As you’d expect, Michael Moore has a few things to say about the state of GM. The filmmaker/whackjob (depending on your level of investment in corporate propaganda) who made Roger and Me 20 years ago to document GM’s catastrophic oblivion to the world immediately about it, thinks we all lose if the bankruptcy just allows the company to keep on keeping on (albeit on a smaller scale), seeing as to how “keeping on” has caused far more damage to our society than just making cars people really don’t like.
Growing up in LA, I was told that before WWII there was a nice system of light rail electric transport to get people around the area. Post-war, the oil and auto companies (GM in particular) lobbied heavily that the city should replace that “old-fashioned” system with nice, new, gas-burning buses. And that’s what they did.
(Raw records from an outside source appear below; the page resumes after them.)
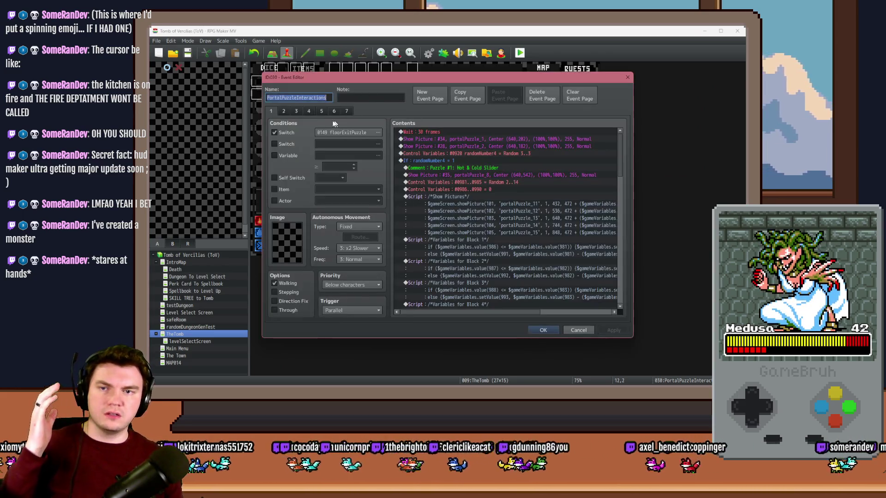
click(310, 112)
scroll(519, 217, down, 2)
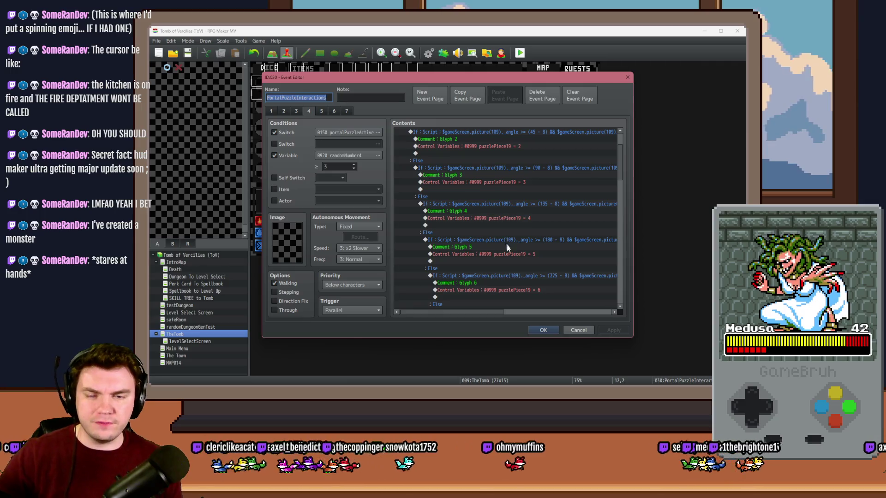
mouse_move(489, 312)
mouse_down()
mouse_move(546, 315)
mouse_move(512, 316)
mouse_move(524, 318)
mouse_up()
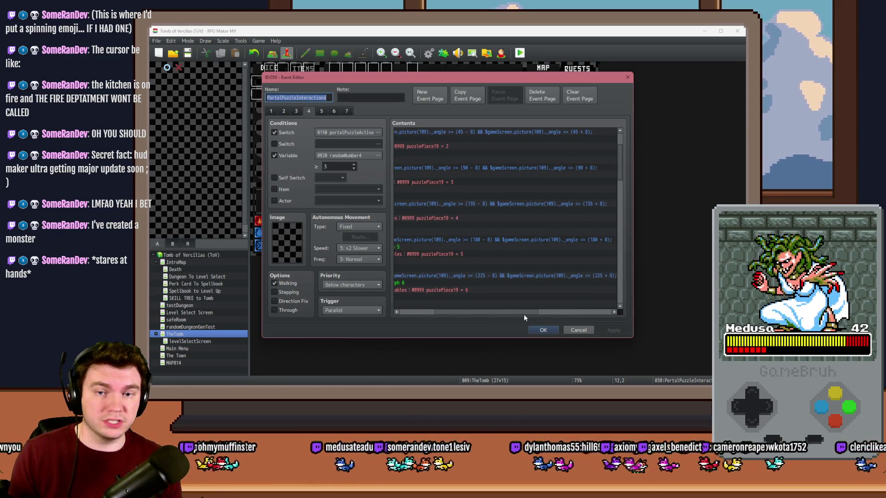
click(544, 330)
click(520, 53)
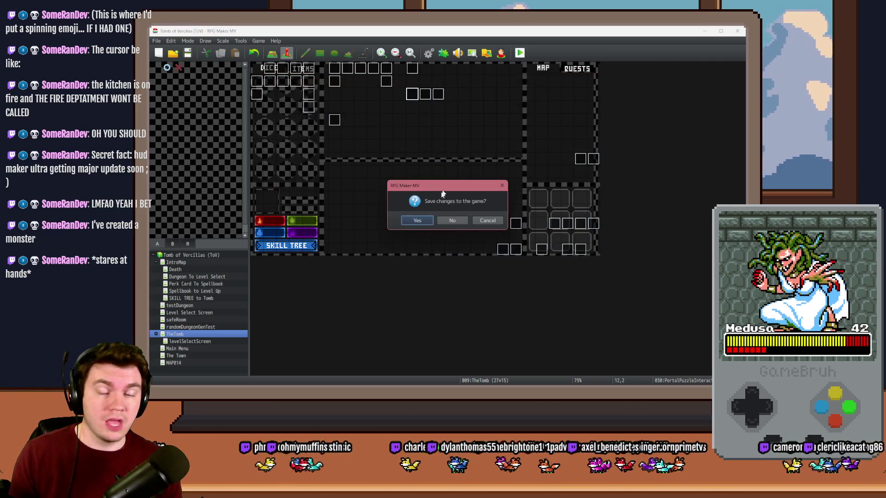
Save, pick the middle perk card, walk to the glyphs, and lock the spinning indicator
click(417, 223)
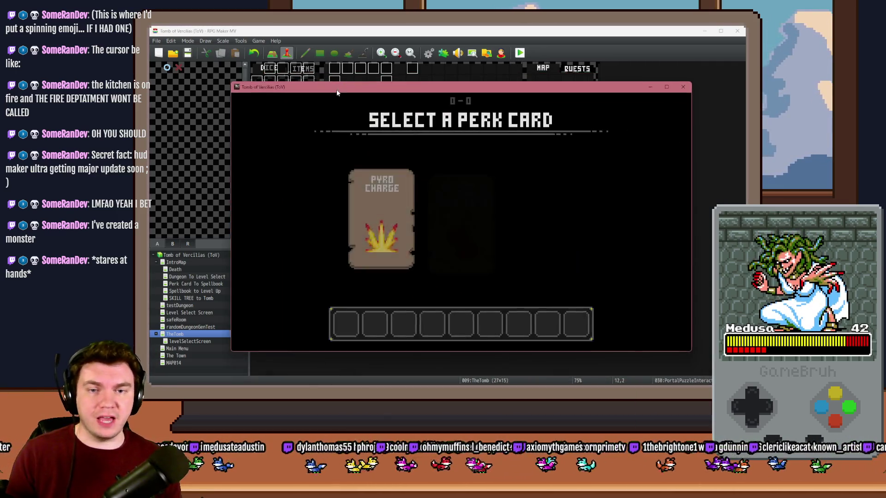
click(461, 208)
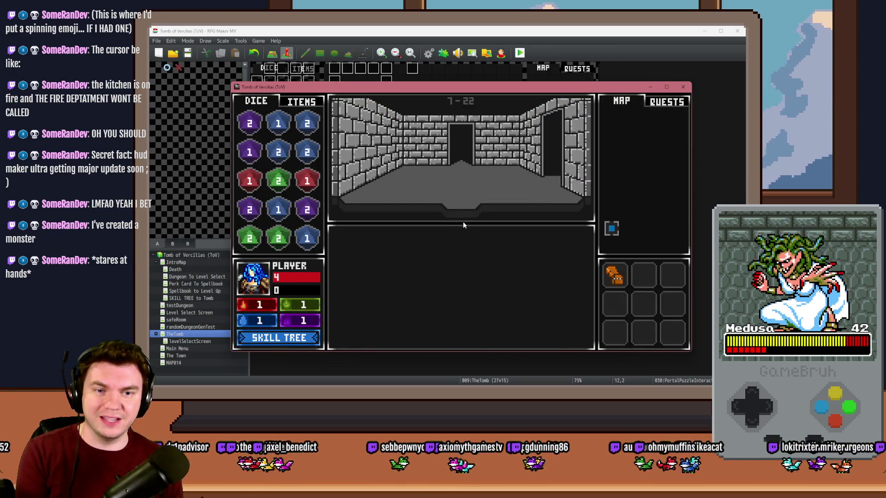
key(Up)
key(Down)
And between the buses and the 12,437,677 cars on the roads, it became damned near impossible to get from here to there even on brand-new freeways. And LA for decades wore the crown of the smog capital of the country. (Growing up, I can well recall that painful limit on the depth of breaths you could take in the summer, when smog filled your lungs and; burned your eyes.)
Moore has some suggestions about what the bankruptcy executives could do with GM's remaining resources that don't involve continuing to build internal-combustion cars with the old GM mindset of tail-fins and planned obsolescence.
In general I agree with Moore.
But, as with Roger, probably no one involved in the GM bankruptcy will pay any attention.